[Data shown]
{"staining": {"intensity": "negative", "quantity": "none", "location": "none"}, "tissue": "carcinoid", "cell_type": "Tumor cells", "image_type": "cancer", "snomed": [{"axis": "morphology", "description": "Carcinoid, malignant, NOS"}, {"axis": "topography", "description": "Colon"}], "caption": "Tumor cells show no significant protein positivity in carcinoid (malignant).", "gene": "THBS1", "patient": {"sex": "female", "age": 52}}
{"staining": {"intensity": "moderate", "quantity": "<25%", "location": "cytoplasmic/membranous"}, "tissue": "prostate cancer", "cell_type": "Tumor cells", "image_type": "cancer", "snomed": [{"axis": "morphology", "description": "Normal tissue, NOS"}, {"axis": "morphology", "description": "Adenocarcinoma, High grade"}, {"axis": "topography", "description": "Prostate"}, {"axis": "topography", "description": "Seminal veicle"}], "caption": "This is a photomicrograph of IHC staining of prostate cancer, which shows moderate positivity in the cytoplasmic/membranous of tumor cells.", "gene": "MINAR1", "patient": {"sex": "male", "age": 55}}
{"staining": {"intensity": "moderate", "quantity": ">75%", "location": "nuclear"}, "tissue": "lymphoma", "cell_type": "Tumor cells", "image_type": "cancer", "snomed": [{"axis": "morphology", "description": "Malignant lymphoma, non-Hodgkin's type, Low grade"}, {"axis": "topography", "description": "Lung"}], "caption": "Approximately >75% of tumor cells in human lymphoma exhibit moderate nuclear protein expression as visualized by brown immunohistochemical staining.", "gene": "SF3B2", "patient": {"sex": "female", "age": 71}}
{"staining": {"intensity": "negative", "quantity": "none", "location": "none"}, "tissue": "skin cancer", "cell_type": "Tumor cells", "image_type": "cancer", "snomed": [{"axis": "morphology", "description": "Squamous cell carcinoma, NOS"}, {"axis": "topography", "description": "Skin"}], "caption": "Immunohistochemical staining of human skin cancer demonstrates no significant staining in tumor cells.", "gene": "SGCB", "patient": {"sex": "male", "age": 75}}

[Activity] All of the data shown above must be copied exactly.

[Response to the exercise]
{"staining": {"intensity": "negative", "quantity": "none", "location": "none"}, "tissue": "carcinoid", "cell_type": "Tumor cells", "image_type": "cancer", "snomed": [{"axis": "morphology", "description": "Carcinoid, malignant, NOS"}, {"axis": "topography", "description": "Colon"}], "caption": "Tumor cells show no significant protein positivity in carcinoid (malignant).", "gene": "THBS1", "patient": {"sex": "female", "age": 52}}
{"staining": {"intensity": "moderate", "quantity": "<25%", "location": "cytoplasmic/membranous"}, "tissue": "prostate cancer", "cell_type": "Tumor cells", "image_type": "cancer", "snomed": [{"axis": "morphology", "description": "Normal tissue, NOS"}, {"axis": "morphology", "description": "Adenocarcinoma, High grade"}, {"axis": "topography", "description": "Prostate"}, {"axis": "topography", "description": "Seminal veicle"}], "caption": "This is a photomicrograph of IHC staining of prostate cancer, which shows moderate positivity in the cytoplasmic/membranous of tumor cells.", "gene": "MINAR1", "patient": {"sex": "male", "age": 55}}
{"staining": {"intensity": "moderate", "quantity": ">75%", "location": "nuclear"}, "tissue": "lymphoma", "cell_type": "Tumor cells", "image_type": "cancer", "snomed": [{"axis": "morphology", "description": "Malignant lymphoma, non-Hodgkin's type, Low grade"}, {"axis": "topography", "description": "Lung"}], "caption": "Approximately >75% of tumor cells in human lymphoma exhibit moderate nuclear protein expression as visualized by brown immunohistochemical staining.", "gene": "SF3B2", "patient": {"sex": "female", "age": 71}}
{"staining": {"intensity": "negative", "quantity": "none", "location": "none"}, "tissue": "skin cancer", "cell_type": "Tumor cells", "image_type": "cancer", "snomed": [{"axis": "morphology", "description": "Squamous cell carcinoma, NOS"}, {"axis": "topography", "description": "Skin"}], "caption": "Immunohistochemical staining of human skin cancer demonstrates no significant staining in tumor cells.", "gene": "SGCB", "patient": {"sex": "male", "age": 75}}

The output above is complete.